### WHAT IS EXPECTED
Answer these questions from the text on Africa.
(a) What name does it give for traditional religion?
(b) When does it place the dawn of the early modern age?
(c) According to it, how far south were deported Africans scattered?

### TEXT BLOCK
—————
The Africa that most of us are so afraid of and appalled by is not the result of the natural passage of time. It is not the result of a deficit in development that is caused by their and our failure to adapt to the modern world. It is not the result of intellectual inferiority and neither is it caused by traditional religion; what we know as obeah. All of these theories, which are implicitly believed by most although we would never admit to it amount to nothing more than egregious slander.

No one at the dawn of the early modern age at the beginning of the 1400s would have predicted that over the next six centuries the many nations of Africa would deteriorate from, in many cases, sophisticated and complex societies on the cusp of the agrarian revolution and very much equal to the feudal societies of their European trading partners into the repositories of so much suffering and backwardness that we see today.
If we sit and really think about the matter it would become immediately apparent how simply ludicrous it is to believe that the forcible, permanent and brutal deportation of millions of people in their most productive years from Africa, over centuries, and scattering them from New England in the north to Argentina in the south and throughout the Arab world to as far as India while obliterating the ethnic, social and cultural institutions that it took those societies millennia to build would have no effect.
—————
### DATA SHOWN
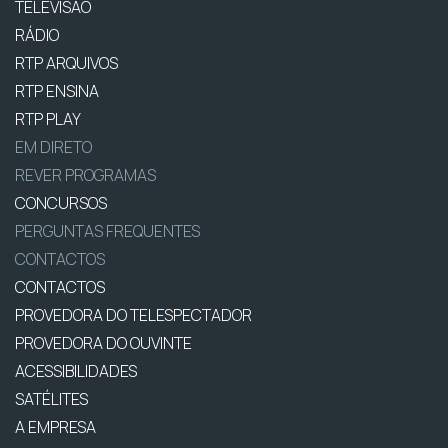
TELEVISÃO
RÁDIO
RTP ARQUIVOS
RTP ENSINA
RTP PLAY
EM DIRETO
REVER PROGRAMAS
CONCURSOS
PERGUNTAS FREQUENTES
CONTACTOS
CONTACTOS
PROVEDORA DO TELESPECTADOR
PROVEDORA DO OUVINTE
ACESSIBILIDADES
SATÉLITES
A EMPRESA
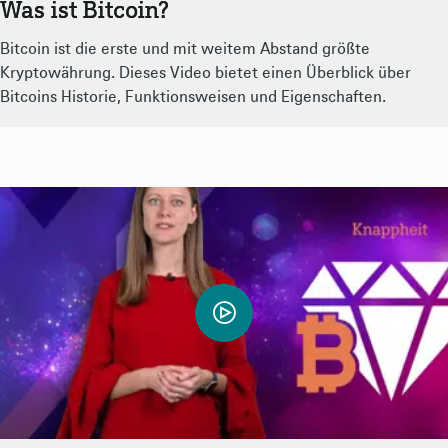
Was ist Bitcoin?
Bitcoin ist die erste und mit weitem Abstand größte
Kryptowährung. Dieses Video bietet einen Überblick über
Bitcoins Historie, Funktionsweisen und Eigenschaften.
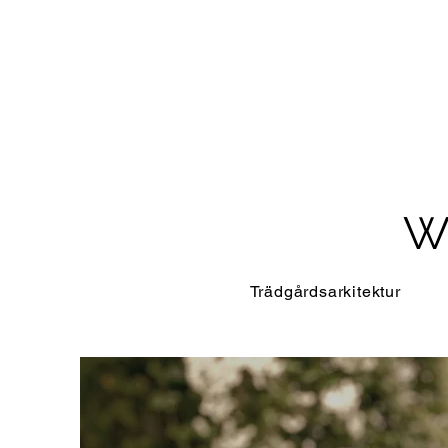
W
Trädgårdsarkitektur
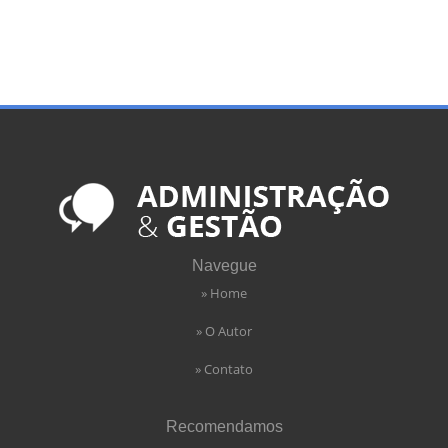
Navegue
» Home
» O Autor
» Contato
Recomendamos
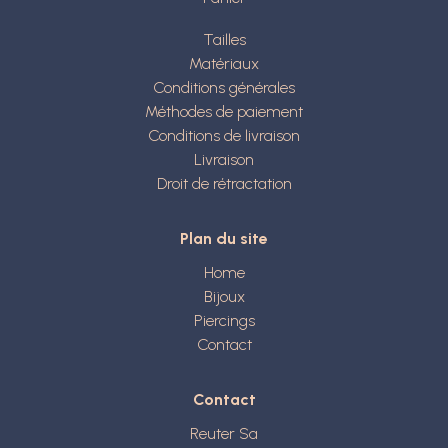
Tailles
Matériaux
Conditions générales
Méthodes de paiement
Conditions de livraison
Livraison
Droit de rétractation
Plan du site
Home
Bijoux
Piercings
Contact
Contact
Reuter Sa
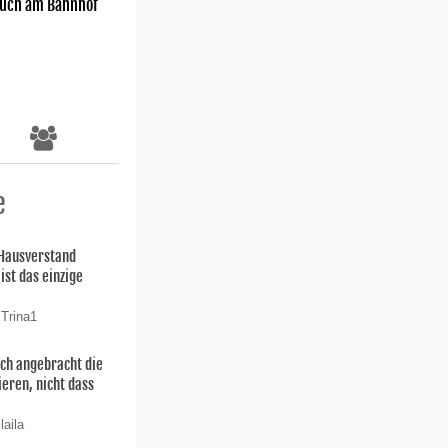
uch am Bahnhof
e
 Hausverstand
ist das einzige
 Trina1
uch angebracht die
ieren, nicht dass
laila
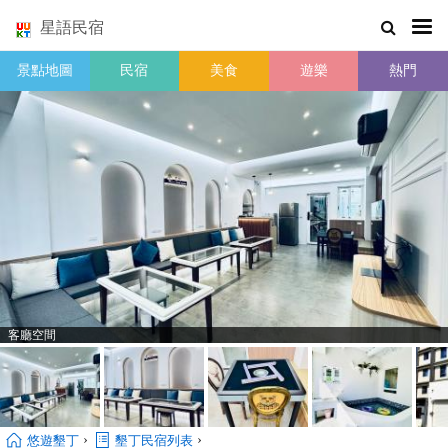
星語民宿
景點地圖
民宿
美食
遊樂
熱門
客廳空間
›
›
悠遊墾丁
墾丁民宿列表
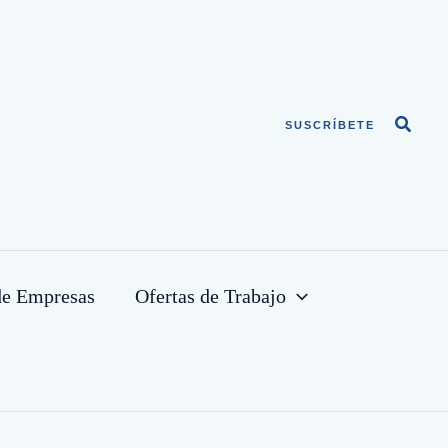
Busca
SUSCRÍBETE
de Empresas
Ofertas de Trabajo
—————
### RESPONSE
(a) Obeah.
(b) At the beginning of the 1400s.
(c) As far south as Argentina.